1. Overview

In this tutorial, we’ll study the differences and similarities between unlabeled and labeled data under a general-principles approach.

By the end of the tutorial, we’ll be familiar with the theoretical foundations for the distinction between the two classes of data. We’ll also understand when to use one over the other, in relation to the task which we’re solving.

The approach that we’ll discuss here is a bit uncommon. It will however give us a deeper understanding of the relationship between prior knowledge and data collection efforts, and the way that one influences the other.

2. On Data, Information, and Knowledge

We’ll start by discussing a basic idea on how should a generic AI system be built, and see whether from this idea we can derive the necessity to label some of that system’s data. If we can do this, then we can claim that the difference between labeled and unlabeled data doesn’t derive from the specific task we conduct. But rather, that it originates from the Bayesian aprioris of that system’s architecture.

2.1. Conceptual Architecture of Machine Learning Systems

The traditional architecture for the development of AI systems involves the distinction between data, information, and knowledge, and their subsequent arrangement into a hierarchical structure:

pyramid

This structure is often called the “knowledge pyramid or “DIK pyramid”, where the acronym stands for the first letter of its components. While this theoretical approach has been criticized largely, it’s still generally used as a shared conceptual reference for the development of AI systems.

Within this model, we imagine that an AI system understands the world by aggregating data into information, then processes information to extract knowledge, and then uses that knowledge to direct subsequent data collection.

Let’s now break this model further into its foundational components.

2.2. Data and Measurements

The lowest layer of the pyramid contains the data, which is the ground that connects the machine learning system to reality. We can interpret the data as the collection of measurements or observations performed by sensors, which possess a raw or inarticulated form.

Examples of data are:

  • A matrix containing numbers
  • Strings of text
  • A list of categorical values
  • Sampled audio frequencies

Within this context “data” corresponds to the value or values contained in data structures. We’ll see later how to differentiate further into the two classes of data which are the subject of this article.

2.3. Information and the Aggregation of Data

Data can then be aggregated in a number of manners in order to extract patterns from it. Patterns correspond to regularities in the way in which data is distributed, and can be retrieved by imposing mathematical or statistical models on them:

noisy and structured data

The patterns or schemes corresponding to regularities in the data are often called “information”.

Information has a better capacity to sum-up the complexity in the external reality than the raw data, and this is why we place it at a higher level of the pyramid. Another way to look at the same idea is to say that information, the schemes or patterns of data, allows one to perform predictions on the result of future measurements, while data itself doesn’t.

- [Data shown]
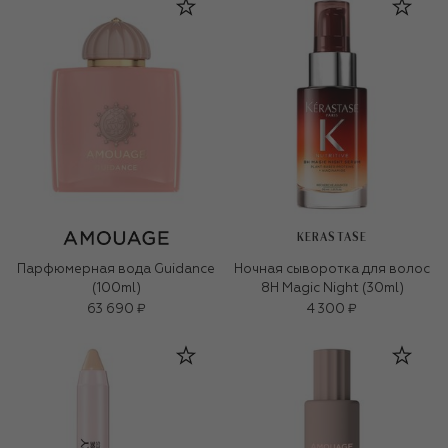
KERASTASE
Парфюмерная вода Guidance
Ночная cыворотка для волос
(100ml)
8H Magic Night (30ml)
63 690 ₽
4 300 ₽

- [Study questions]
1/ Reproduce everything in the tutorial on labeled and unlabeled data from "1. Overview" down to "influences the other.".
2/ Answer these questions using the tutorial on labeled and unlabeled data:
(a) Besides "knowledge pyramid," what other name does the structure often go by?
(b) Which layer of the pyramid contains the data?
(c) What are the patterns or schemes that correspond to regularities in the data often called?
3/ Restate more briefly the paragraph of the tutorial on labeled and unlabeled data that begins "The lowest layer of the pyramid contains the data," and keep its main facts.

- [Answers to this exercise]
1/
1. Overview

In this tutorial, we’ll study the differences and similarities between unlabeled and labeled data under a general-principles approach.

By the end of the tutorial, we’ll be familiar with the theoretical foundations for the distinction between the two classes of data. We’ll also understand when to use one over the other, in relation to the task which we’re solving.

The approach that we’ll discuss here is a bit uncommon. It will however give us a deeper understanding of the relationship between prior knowledge and data collection efforts, and the way that one influences the other.

2/
(a) The "DIK pyramid."
(b) The lowest layer.
(c) "Information."

3/ Data makes up the pyramid's lowest layer and connects the machine learning system to reality. It can be understood as the raw or inarticulated measurements or observations that sensors collect.